IN PICTURES: About 80,000 Palestinians attend Friday prayers at Jerusalem’s Al-Aqsa Mosque

Occupied Jerusalem (QNN)- About 80,000 Palestinian worshipers performed Friday prayers today at Al-Aqsa Mosque in the occupied city of Jerusalem.

Jerusalem’s Islamic Waqf confirmed that around 80,000 worshipers performed the Friday prayers at the mosque today.

The Waqf said Palestinians from the occupied West Bank, 1948-occupied Palestine, and occupied Jerusalem succeeded in reaching the holy site and attending the Friday sermon and prayers despite Israel’s strict restrictions.

Ahead of the prayers, Israeli occupation forces deployed at the mosques’ gates and in its vicinity.

The forces reportedly stopped dozens of Palestinians, searched them, and prevented them from entering the holy site.

Following the prayer, a march was held at the courtyards of the mosque to mark the Lailat al-Isra and Miraj (commemorating Prophet Muhammad’s night journey from Mecca to the Al-Aqsa Mosque from where he ascended temporarily into heaven. The holiday is generally observed on the 27th day of Rajab, the seventh month of the Islamic calendar.)

Every Friday, thousands of Palestinians stream to the Al-Aqsa mosque, the world’s third-holiest site for Muslims to attend the prayers and recite the Holy Quran.

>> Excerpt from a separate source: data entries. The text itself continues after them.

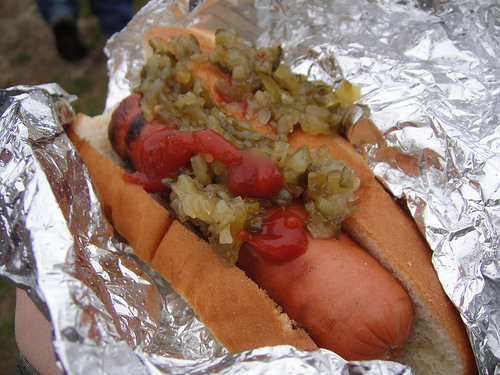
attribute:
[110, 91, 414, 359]
hotdog — on tin foil, pink, burnt, on bun, on foil, in bun, grilled, with condiments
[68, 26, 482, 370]
bun — brown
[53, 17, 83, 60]
shoe — in background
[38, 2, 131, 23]
pants — in background, blue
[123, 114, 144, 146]
burn mark — on hotdog, on hot dog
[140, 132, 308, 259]
ketchup — red, on hotdog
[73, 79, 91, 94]
grass — on ground, in background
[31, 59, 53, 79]
dirt — on ground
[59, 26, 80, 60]
sole — black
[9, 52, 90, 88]
spots — green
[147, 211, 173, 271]
groove — small, in bun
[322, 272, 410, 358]
edge — pink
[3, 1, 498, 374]
foil — wrinkled, shiny, large, aluminum, with hotdog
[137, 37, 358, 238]
radish — on hotdog, green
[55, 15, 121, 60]
feet — in background, dark color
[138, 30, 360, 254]
toppings — on hotdog, diced onion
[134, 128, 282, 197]
ketchup squirt — large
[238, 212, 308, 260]
ketchup squirt — small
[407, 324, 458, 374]
bread — white, under hotdog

Israeli occupation authorities have allowed settler incursions to the mosque since 2003 under the forces’ protection, despite repeated objections and warnings by the Palestinian religious authorities as the visits provoke worshipers of the mosque.

While the forces facilitate the settlers’ illegal incursions to the holy site, they attack, arrest, harass and obstruct the movement of Palestinian worshipers on their way to the mosque and at the mosque.

In 2021, 34,562 Israeli settlers broke into the holy site, setting a new record, as in 2020, 19,000 settlers broke into the mosque and 29,700 settlers in 2019, according to Al-Qastal, a Palestinian network hub for Palestinians in occupied Jerusalem.

Jews refer to the area as the Temple Mount, claiming it was the site of two prominent Jewish temples in ancient times. The complex also includes the Church of the Holy Sepulchre, one of the most sacred Christian sites in the world.